In this webpage: https://www.centris.ca/en/properties~for-sale~brossard?view=Thumbnail
I am trying to do two things:
- get the price of the listings
- get the MLS number of the listings
from selenium import webdriver
from webdriver_manager.chrome import ChromeDriverManager
from selenium.webdriver.chrome.options import Options
from selenium.webdriver.common.by import By
import time
url = 'https://www.centris.ca/en/properties~for-sale~brossard?view=Thumbnail'
def scrap_pages(driver):
listings = driver.find_elements(By.CLASS_NAME, 'description')

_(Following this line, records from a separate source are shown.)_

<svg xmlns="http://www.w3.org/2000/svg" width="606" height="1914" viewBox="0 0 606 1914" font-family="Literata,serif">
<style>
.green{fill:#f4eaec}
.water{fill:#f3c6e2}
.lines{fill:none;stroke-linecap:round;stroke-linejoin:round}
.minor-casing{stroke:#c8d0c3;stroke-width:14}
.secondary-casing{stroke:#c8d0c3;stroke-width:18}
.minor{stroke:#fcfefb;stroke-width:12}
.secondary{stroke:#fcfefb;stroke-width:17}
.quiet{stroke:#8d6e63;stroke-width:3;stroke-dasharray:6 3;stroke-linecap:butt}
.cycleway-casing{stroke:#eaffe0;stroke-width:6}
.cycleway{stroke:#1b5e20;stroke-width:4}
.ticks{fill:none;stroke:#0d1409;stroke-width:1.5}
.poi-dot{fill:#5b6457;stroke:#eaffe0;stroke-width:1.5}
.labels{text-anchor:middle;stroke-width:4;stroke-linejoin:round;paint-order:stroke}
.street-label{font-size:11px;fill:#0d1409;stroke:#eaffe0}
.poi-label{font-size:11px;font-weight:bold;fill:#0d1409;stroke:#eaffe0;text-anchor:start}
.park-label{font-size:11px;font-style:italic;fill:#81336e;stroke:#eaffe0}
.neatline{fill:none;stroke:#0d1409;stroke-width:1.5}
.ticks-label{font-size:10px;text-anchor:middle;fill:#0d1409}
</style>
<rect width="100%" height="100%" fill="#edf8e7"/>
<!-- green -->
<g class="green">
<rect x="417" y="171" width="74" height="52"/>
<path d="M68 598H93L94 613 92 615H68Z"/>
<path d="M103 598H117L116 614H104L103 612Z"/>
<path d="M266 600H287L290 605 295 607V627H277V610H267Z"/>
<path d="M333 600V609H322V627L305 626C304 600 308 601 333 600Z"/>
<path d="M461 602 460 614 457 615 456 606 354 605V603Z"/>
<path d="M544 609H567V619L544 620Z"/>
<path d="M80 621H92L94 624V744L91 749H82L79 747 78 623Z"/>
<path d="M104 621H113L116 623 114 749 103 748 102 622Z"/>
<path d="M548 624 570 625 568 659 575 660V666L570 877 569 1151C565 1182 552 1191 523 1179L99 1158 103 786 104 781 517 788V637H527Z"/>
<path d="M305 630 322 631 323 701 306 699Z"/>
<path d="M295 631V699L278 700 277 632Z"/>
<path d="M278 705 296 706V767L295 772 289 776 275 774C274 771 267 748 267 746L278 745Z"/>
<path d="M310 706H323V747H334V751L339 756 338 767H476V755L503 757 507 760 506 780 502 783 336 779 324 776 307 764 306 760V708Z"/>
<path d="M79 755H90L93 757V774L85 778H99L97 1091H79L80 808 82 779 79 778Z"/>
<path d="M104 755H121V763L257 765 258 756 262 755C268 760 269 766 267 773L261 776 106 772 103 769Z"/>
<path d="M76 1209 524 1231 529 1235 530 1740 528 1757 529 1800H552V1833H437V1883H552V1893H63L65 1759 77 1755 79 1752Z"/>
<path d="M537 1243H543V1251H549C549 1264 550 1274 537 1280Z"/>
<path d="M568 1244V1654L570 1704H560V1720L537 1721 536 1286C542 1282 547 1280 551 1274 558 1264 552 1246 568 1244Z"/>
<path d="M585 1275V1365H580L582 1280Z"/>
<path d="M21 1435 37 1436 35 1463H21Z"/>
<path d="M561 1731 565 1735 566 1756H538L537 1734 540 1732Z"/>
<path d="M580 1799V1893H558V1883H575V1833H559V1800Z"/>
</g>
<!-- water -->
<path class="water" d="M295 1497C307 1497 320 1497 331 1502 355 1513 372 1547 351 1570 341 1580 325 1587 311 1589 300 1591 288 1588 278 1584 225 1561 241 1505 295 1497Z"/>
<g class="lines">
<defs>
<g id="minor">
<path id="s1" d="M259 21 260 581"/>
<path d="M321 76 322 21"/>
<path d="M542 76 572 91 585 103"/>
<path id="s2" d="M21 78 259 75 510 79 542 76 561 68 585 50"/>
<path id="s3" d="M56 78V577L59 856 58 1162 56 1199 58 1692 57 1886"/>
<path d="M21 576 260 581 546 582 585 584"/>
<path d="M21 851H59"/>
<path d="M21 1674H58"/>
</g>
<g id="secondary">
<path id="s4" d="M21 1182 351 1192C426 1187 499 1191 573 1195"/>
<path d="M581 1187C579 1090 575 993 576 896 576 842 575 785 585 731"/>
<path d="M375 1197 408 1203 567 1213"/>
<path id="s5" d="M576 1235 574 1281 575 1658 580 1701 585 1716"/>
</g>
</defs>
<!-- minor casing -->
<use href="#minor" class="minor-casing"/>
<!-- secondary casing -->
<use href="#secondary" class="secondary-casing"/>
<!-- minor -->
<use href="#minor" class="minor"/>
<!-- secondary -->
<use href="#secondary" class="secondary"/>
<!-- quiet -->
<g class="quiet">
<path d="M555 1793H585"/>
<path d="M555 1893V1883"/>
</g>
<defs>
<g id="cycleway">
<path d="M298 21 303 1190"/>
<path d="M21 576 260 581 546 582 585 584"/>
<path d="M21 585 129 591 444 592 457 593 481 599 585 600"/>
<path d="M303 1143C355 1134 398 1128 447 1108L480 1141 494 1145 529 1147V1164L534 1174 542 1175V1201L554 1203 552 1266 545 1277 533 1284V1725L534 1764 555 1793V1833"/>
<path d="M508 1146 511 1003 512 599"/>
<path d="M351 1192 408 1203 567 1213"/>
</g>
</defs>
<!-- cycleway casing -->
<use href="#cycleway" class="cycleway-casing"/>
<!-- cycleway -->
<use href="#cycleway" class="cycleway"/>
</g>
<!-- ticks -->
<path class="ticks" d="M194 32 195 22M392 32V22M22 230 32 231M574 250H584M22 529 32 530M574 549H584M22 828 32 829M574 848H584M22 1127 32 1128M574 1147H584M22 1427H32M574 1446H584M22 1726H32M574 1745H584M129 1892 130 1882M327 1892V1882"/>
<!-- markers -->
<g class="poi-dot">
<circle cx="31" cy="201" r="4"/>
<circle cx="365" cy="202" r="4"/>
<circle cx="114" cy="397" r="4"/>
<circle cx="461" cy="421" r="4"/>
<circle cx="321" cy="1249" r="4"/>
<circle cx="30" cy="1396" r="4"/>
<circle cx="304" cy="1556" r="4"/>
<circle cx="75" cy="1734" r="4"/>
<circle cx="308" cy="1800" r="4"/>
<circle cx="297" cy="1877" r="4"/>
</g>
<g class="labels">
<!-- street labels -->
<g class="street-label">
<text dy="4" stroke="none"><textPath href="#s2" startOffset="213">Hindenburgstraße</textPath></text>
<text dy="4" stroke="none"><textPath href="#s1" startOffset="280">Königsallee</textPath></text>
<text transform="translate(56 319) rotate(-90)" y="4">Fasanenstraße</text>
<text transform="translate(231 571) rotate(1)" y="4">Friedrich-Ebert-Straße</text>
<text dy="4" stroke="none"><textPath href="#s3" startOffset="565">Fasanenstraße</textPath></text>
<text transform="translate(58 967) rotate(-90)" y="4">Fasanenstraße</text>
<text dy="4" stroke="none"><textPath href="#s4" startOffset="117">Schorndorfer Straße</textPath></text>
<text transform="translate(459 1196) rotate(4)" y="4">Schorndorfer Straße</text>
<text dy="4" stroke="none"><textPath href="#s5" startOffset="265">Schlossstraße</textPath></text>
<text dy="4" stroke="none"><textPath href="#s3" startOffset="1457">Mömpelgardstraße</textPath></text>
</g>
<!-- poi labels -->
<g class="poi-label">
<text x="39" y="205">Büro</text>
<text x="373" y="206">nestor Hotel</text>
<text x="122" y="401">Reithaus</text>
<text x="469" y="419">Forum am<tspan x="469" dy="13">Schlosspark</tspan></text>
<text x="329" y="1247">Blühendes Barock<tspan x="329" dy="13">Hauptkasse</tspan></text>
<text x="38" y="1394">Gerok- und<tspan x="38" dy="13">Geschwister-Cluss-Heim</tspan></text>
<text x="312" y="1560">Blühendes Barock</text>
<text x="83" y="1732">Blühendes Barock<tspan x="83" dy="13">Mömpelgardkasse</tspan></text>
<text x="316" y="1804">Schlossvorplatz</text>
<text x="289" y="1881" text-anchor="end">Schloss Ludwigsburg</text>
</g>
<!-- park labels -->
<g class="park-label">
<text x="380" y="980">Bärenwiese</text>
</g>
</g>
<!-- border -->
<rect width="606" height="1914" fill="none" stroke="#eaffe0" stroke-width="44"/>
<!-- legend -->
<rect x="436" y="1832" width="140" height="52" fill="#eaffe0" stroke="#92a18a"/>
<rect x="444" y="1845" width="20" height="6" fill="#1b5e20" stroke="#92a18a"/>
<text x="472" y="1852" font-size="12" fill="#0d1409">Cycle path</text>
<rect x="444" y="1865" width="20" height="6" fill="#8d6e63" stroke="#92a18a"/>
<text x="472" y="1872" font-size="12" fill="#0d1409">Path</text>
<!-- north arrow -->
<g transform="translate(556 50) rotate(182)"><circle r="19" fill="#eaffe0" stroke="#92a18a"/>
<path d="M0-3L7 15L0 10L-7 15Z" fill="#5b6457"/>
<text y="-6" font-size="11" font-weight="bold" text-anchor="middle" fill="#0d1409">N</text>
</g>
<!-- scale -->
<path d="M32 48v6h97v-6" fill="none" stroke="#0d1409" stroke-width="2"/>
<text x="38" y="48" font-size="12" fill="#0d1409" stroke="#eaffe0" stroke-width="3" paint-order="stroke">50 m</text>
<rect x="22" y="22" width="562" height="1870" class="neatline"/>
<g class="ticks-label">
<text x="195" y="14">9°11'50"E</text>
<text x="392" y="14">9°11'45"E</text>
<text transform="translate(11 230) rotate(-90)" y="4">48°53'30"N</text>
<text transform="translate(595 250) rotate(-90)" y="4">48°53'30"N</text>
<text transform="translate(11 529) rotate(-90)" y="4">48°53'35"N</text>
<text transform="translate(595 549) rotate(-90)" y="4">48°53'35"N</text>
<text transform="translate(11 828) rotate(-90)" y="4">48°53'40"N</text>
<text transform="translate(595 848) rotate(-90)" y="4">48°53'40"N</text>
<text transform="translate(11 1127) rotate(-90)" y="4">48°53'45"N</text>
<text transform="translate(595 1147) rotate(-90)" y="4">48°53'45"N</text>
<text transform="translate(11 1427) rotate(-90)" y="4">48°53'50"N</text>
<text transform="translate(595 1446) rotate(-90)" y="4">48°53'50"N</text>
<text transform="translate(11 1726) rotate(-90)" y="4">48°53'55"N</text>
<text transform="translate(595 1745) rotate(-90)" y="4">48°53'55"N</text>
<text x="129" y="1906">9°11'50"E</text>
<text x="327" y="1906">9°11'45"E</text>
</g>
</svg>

if listings[-1].text.split('/n')[0] == '': del listings[-1]
for listing in listings:
print(listing.text.split('\n'))
price = listing.text.split('\n')[0]
prop_type = listing.text.split('\n')[1]
addr = listing.text.split('\n')[2]
city = listing.text.split('\n')[3]
sector = listing.text.split('\n')[4]
bedrooms = listing.text.split('\n')[5]
bathrooms = listing.text.split('\n')[6]
listing_item = {
'price': price,
'Address': addr,
'property Type': prop_type,
'city': city,
'bedrooms': bedrooms,
'bathrooms': bathrooms,
'sector': sector
}
centris_list.append(listing_item)
if __name__ == '__main__':
chrome_options = Options()
chrome_options.add_experimental_option("detach", True)
#chrome_options.add_argument("headless")
driver = webdriver.Chrome(ChromeDriverManager().install(), options=chrome_options)
centris_list=[]
driver.get(url)
total_pages = driver.find_element(By.CLASS_NAME,'pager-current').text.split('/')[1].strip()

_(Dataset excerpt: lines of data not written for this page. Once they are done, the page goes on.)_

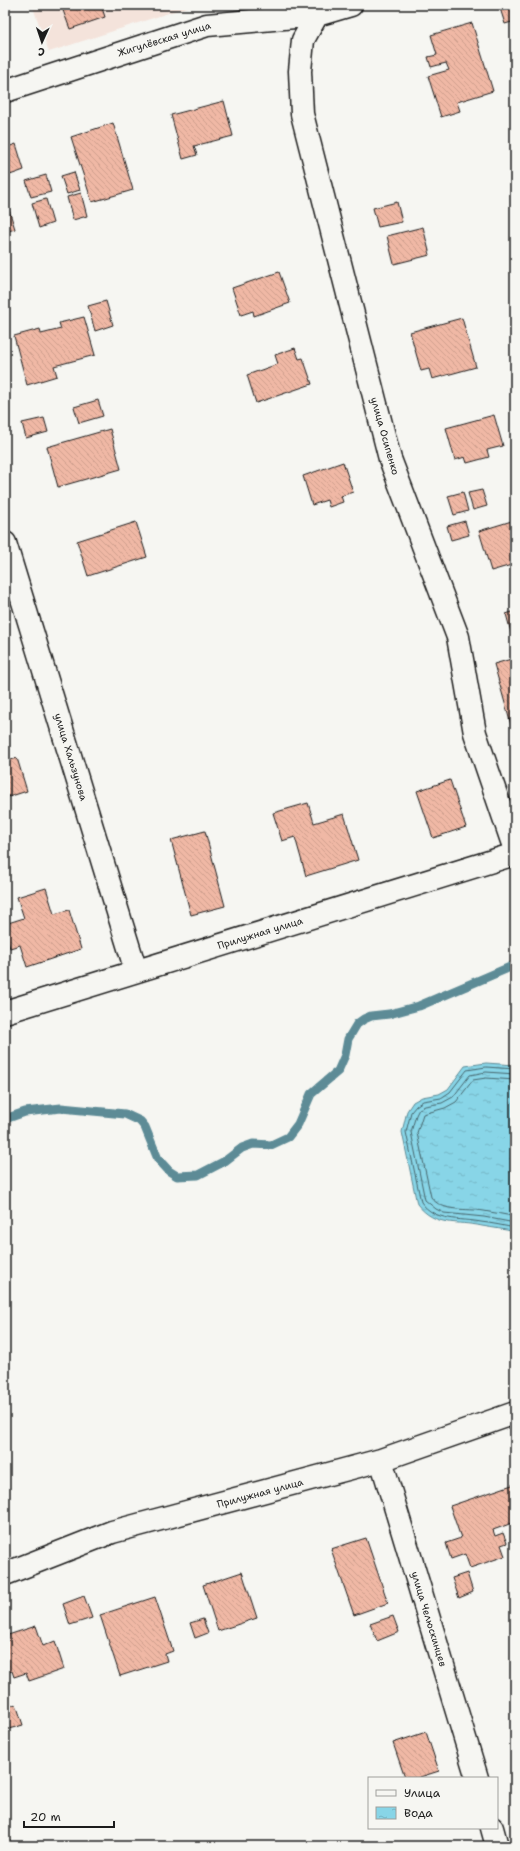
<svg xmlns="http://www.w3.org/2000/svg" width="520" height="1851" font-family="'Shantell Sans',sans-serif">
<defs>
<pattern id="water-ripples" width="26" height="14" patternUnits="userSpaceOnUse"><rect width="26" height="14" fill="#88d5e7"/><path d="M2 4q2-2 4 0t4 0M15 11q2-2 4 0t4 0" fill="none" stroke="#75b6c6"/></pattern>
<pattern id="building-back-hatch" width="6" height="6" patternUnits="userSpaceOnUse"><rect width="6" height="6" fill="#f0b8a5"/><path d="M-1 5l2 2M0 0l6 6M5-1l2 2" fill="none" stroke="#cd9e8d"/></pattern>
</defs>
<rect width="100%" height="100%" fill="#f6f6f2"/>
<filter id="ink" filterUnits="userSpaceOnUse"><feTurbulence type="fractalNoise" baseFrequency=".025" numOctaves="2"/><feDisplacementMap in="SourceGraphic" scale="8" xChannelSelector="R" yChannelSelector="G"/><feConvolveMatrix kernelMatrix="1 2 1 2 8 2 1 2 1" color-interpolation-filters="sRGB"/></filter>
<g filter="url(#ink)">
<path fill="#f4e3db" d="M 32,5 L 193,5 L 49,52 Z"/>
<path fill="url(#water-ripples)" stroke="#5d8b96" d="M 486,1063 L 515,1065 L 515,1232 C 504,1229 493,1228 482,1226 C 456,1220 436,1228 417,1204 L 402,1132 L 407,1111 L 413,1102 L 422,1097 L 439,1094 L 448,1089 L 465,1066 Z"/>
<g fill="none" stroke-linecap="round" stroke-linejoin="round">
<path stroke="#47666d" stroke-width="1" d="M 515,1069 L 486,1067 L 467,1070 L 450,1092 L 441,1098 L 423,1101 L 416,1106 L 411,1112 L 406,1132 L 421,1202 C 435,1222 460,1218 481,1222 C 491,1223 505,1226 515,1228
M 515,1074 L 486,1072 L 470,1075 L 453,1097 L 442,1103 L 425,1106 L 419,1109 L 416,1115 L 411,1132 L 425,1200 L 436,1209 L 444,1213 L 484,1217 L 515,1223
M 515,1080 L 486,1078 L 473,1080 L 456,1102 L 445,1108 L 423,1114 L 417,1133 L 431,1197 C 442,1213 468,1208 484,1211 C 494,1213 505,1214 515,1217"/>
<path stroke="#5d8b96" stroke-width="9" d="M 5,1119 L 25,1112 L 61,1108 L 125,1114 L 140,1121 L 145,1127 L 158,1159 L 169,1171 L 177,1176 L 198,1175 L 225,1161 L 242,1148 L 253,1144 L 271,1145 L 288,1137 L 298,1124 L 311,1094 L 338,1071 L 345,1055 L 348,1039 L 357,1024 L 364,1019 L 371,1016 L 389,1014 L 419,1006 L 515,965"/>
</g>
<path fill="url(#building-back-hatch)" stroke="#1c1c1c" d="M 61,5 L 101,5 L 105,17 L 70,29 Z
M 499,5 L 515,5 L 515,21 L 505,24 Z
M 472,23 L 493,91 L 457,102 L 460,111 L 441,117 L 428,76 L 449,70 L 446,63 L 431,67 L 428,57 L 437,55 L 431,35 Z
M 224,101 L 233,136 L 194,146 L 197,155 L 183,159 L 171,115 Z
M 113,123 L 133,190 L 92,202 L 71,137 Z
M 16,144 L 24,170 L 10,175 L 5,159 L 5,148 Z
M 74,172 L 80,190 L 67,194 L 61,176 Z
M 46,175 L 51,192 L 31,197 L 26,181 Z
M 81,193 L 87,216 L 73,220 L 67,197 Z
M 5,197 L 15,229 L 5,232 Z
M 46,199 L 53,223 L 39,228 L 32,203 Z
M 397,202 L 402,222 L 378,227 L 373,208 Z
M 423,227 L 430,255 L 394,264 L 387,236 Z
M 279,272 L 290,303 L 254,316 L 253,311 L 241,315 L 232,288 Z
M 106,301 L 113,325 L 95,331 L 88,306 Z
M 84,317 L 95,355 L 54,366 L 57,376 L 27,385 L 14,336 L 40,329 L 41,334 L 61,329 L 59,323 Z
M 462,318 L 476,367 L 432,379 L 429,369 L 421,371 L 410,332 Z
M 295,348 L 299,359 L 303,358 L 312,384 L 256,403 L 247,375 L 278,364 L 275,355 Z
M 98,400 L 103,416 L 79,423 L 74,407 Z
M 494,415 L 503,446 L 487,450 L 489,457 L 467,463 L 465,457 L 455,460 L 446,428 Z
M 44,418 L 48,432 L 26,438 L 22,423 Z
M 110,429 L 121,469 L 58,487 L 47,447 Z
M 343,462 L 353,492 L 341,496 L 343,502 L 329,507 L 327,500 L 312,505 L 303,476 Z
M 482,490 L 487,506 L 473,510 L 468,493 Z
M 463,492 L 468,511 L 454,515 L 448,496 Z
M 515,520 L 515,564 L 491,571 L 479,531 Z
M 465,521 L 469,535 L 451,540 L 447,526 Z
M 136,522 L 147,557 L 88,576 L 77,541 Z
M 515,611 L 515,647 L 506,614 Z
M 515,658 L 515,731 L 513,732 L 494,664 Z
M 17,758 L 27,791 L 5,798 L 5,762 Z
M 450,780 L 466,827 L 433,838 L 417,791 Z
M 308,803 L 314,823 L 344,814 L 358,860 L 306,876 L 295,837 L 282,841 L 273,813 Z
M 205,831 L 225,906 L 191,915 L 171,840 Z
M 46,888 L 54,914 L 69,910 L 81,949 L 27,967 L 20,945 L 10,948 L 5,933 L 5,924 L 24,918 L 17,897 Z
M 515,1484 L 515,1522 L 493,1530 L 495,1536 L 503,1533 L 507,1543 L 501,1545 L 505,1556 L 470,1568 L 465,1554 L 451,1559 L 446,1543 L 461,1538 L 450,1506 Z
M 366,1538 L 388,1603 L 354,1615 L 331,1549 Z
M 242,1572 L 257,1618 L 218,1631 L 203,1585 Z
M 467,1573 L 473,1592 L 459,1598 L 452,1578 Z
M 84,1596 L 92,1618 L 70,1625 L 63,1604 Z
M 155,1597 L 173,1651 L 165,1654 L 167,1661 L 120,1676 L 100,1615 Z
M 393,1616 L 399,1632 L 377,1641 L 370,1624 Z
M 203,1619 L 208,1633 L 195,1638 L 190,1623 Z
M 36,1626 L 43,1646 L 55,1641 L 64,1669 L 29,1681 L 26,1673 L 14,1677 L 12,1671 L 5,1673 L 5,1636 Z
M 16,1704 L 23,1725 L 5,1730 L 5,1707 Z
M 426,1732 L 439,1771 L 417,1778 L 405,1778 L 393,1743 Z
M 515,1771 L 515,1787 L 510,1773 Z"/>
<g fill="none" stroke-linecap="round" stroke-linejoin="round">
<defs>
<path id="minor" d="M 317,15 L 303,40 L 300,71 L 302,114 L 390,459 L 458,637 L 475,733 L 515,850
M 5,91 L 207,25 L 317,15 L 351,5
M 5,543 L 136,971
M 5,1012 L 515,854
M 381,1460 L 477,1778
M 5,1574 L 112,1532 L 381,1460 L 515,1413
M 492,1828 L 497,1846"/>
</defs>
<use href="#minor" stroke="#1c1c1c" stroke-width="25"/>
<use href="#minor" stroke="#f6f6f2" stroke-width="22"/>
</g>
</g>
<g text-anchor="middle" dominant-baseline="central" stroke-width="4" stroke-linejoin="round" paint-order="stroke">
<g font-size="10" fill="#1c1c1c" stroke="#f6f6f2">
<text transform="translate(164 39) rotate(-17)">Жигулёвская улица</text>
<text transform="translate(385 436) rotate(74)">улица Осипенко</text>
<text transform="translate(71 757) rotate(73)">улица Хальзунова</text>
<text transform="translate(260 933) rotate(-17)">Прилужная улица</text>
<text transform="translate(260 1493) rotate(-15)">Прилужная улица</text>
<text transform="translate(429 1619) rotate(73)">улица Челюскинцев</text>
</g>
</g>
<rect width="520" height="1851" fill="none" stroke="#f6f6f2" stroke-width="20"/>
<rect x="10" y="10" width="500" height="1831" fill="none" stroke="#1c1c1c" stroke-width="1.5" filter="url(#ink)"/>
<rect x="368" y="1777" width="130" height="52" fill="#f6f6f2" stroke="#9f9f9c"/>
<rect x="376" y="1790" width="20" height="6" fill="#f6f6f2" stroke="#9f9f9c"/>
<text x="404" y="1797" font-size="12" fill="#1c1c1c">Улица</text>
<rect x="376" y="1807" width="20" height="12" fill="url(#water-ripples)" stroke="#9f9f9c"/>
<text x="404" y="1817" font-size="12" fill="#1c1c1c">Вода</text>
<g transform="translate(42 42) rotate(183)" stroke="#f6f6f2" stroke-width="3" paint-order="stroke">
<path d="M0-3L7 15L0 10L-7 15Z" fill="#1c1c1c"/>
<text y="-6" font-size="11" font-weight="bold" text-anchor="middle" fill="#1c1c1c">С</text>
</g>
<path d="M24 1821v6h90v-6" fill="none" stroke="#1c1c1c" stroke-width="2"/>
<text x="30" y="1821" font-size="12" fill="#1c1c1c" stroke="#f6f6f2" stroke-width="3" paint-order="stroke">20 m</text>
</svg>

for i in range(1,int(total_pages)):
scrap_pages(driver)
driver.find_element(By.CSS_SELECTOR,'li.next> a').click()
time.sleep(0.8)
my code above already gets the price, but not in a way I would like. I don't like the fact that I had to get the whole description, and then go through the whole text/split/list selection. I tried to grab the price via one of the following methods below but none of it worked. They all returned unable to find element error. and if I can get price to work I might be able to adapt it the rest of the data too.
#price= listing.find_element(By.CLASS_NAME, 'price').text
#price= listing.find_element(By.XPATH, './/*[@id="divMainResult"]/div[1]/div/div[2]/a/div[2]/span[1]').text
#price= listing.find_element(By.XPATH, './/*[@id="divMainResult"]/div[1]/div/div[2]/a/div[2]/meta[2]').text
#price = listing.find_element(By.CSS_SELECTOR, '#divMainResult > div:nth-child(1) > div > div.description > a > div.price').text
the 2nd part of the question, getting the MLS number, unforunately I was never able to get it working, they all returned unable to find element error. But if I look at the HTML source of the webpage, I can see each listing does come with a MLS number: https://imgur.com/a/ZEoTLoO
#mls= listing.find_element(By.TAG_NAME, 'MlsNumberNoStealth').text
#mls = listing.find_element(By.CSS_SELECTOR, '#MlsNumberNoStealth').text
#mls = listing.find_element(By.ID, 'MlsNumberNoStealth').text
#mls = listing.find_element(By.XPATH, './/*[@id="MlsNumberNoStealth"]/p').text
#mls = listing.find_elements(By.TAG_NAME, 'div')
#mls = listing.find_elements(By.ID, 'MlsNumberNoStealth')
CodePudding user response:
I'm not an excellent programmer, but I work extensively with HTML, CSS, and Javascript. I believe you could link an executable Javascript file that went through something like...
h1.style.display = "block"
h1 {
display: none;
}
<body>
<h1 id="h1">Hidden data</h1>
</body>
CodePudding user response:
You were close to the right approach.
Once you have a listings
elements list by this line listings = driver.find_elements(By.CLASS_NAME, 'description')
you can iterate over the listings and grab their prices and MLSs as following:
def scrap_pages(driver):
listings = driver.find_elements(By.CLASS_NAME, 'description')
for listing in listings:
price = listing.find_element(By.XPATH, ".//div[@class='price']/meta[@itemprop='price']").text
mls = listing.find_element(By.XPATH, ".//div[@id='MlsNumberNoStealth']/p").text
All the other details can be grabbed in the similar manner.